REQUIRED ACTION. Take the entries below and reproduce exactly the portion that begins at the line containing "pinky tip: (141, 215)" and ends at the line containing "pinky tip: (877, 405)", keeping both ends, dropping pictures, and adding nothing else.

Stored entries
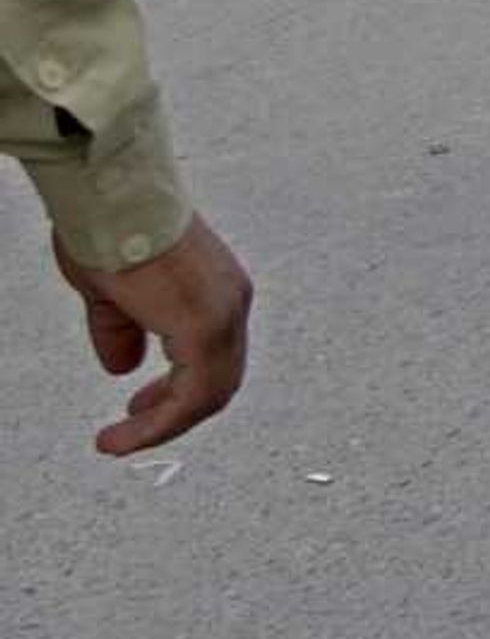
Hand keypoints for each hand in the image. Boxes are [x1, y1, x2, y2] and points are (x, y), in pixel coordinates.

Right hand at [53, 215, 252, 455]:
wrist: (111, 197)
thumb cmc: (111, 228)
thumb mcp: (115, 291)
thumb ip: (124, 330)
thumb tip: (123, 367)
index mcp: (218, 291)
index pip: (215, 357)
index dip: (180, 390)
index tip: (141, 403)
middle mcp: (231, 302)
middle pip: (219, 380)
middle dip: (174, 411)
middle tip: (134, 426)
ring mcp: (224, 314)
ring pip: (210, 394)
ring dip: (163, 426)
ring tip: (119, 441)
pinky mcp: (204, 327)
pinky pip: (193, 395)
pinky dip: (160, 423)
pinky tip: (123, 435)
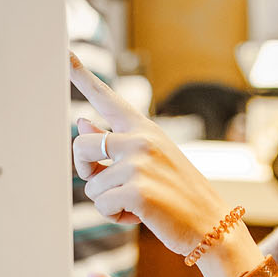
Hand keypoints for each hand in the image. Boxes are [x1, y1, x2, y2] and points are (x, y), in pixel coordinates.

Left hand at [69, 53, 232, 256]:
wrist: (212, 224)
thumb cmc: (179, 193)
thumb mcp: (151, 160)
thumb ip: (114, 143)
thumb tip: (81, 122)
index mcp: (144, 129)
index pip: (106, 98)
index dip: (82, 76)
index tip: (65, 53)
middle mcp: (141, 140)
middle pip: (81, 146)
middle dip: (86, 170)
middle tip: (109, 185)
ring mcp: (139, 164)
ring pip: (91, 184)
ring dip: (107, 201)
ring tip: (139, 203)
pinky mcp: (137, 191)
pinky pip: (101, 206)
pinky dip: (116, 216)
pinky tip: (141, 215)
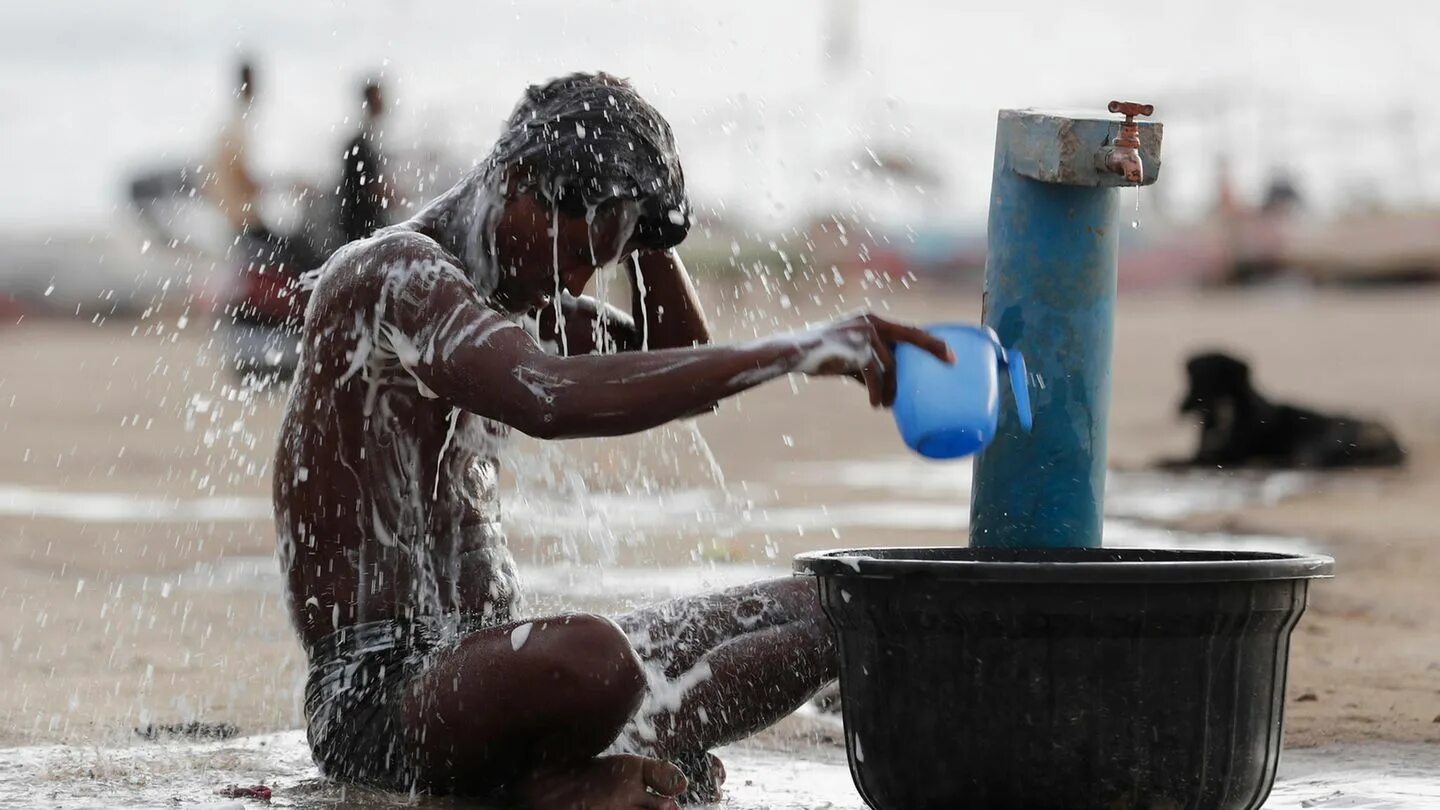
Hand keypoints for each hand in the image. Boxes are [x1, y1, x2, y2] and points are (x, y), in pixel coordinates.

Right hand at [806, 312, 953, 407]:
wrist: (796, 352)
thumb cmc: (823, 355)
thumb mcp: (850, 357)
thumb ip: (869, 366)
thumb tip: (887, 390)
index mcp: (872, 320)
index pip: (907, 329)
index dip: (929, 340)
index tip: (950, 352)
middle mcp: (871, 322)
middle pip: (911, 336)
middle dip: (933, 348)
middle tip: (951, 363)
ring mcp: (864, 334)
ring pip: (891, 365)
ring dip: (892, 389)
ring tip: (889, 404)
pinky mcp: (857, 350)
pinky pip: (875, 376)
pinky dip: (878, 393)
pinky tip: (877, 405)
==
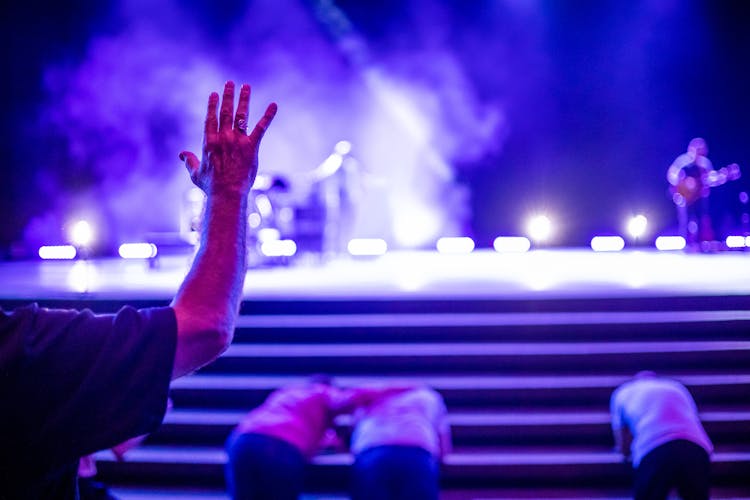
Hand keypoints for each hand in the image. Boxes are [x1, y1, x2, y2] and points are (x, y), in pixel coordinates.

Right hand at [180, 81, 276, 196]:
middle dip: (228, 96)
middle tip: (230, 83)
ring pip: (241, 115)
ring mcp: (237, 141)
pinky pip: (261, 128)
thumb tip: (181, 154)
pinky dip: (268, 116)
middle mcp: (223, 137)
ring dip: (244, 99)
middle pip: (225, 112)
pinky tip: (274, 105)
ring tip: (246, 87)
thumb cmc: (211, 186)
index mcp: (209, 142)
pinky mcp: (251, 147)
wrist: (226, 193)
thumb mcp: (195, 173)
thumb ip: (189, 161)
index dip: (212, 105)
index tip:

YOUR RESPONSE.
pinky tip: (141, 215)
Hand keypoints for each hand in the image. Boxes are [x1, y1, x2, y2] and points are (x, y), in pixel coordinates.

Right hand at [806, 312, 953, 407]:
wrist: (796, 352)
thumb cmc: (823, 355)
thumb mcp: (850, 357)
thumb ip: (869, 366)
thumb tip: (887, 390)
index mcp: (872, 320)
index pip: (907, 329)
index dip: (929, 340)
index tip: (950, 352)
middle mcp: (871, 322)
middle pip: (911, 336)
middle dip: (933, 348)
middle tip: (951, 363)
ring mcp: (864, 334)
ring pip: (891, 365)
ring dip: (892, 389)
ring tip: (889, 404)
pinky mcp: (857, 350)
pinky pip: (875, 376)
pinky dip: (878, 393)
pinky tip: (877, 405)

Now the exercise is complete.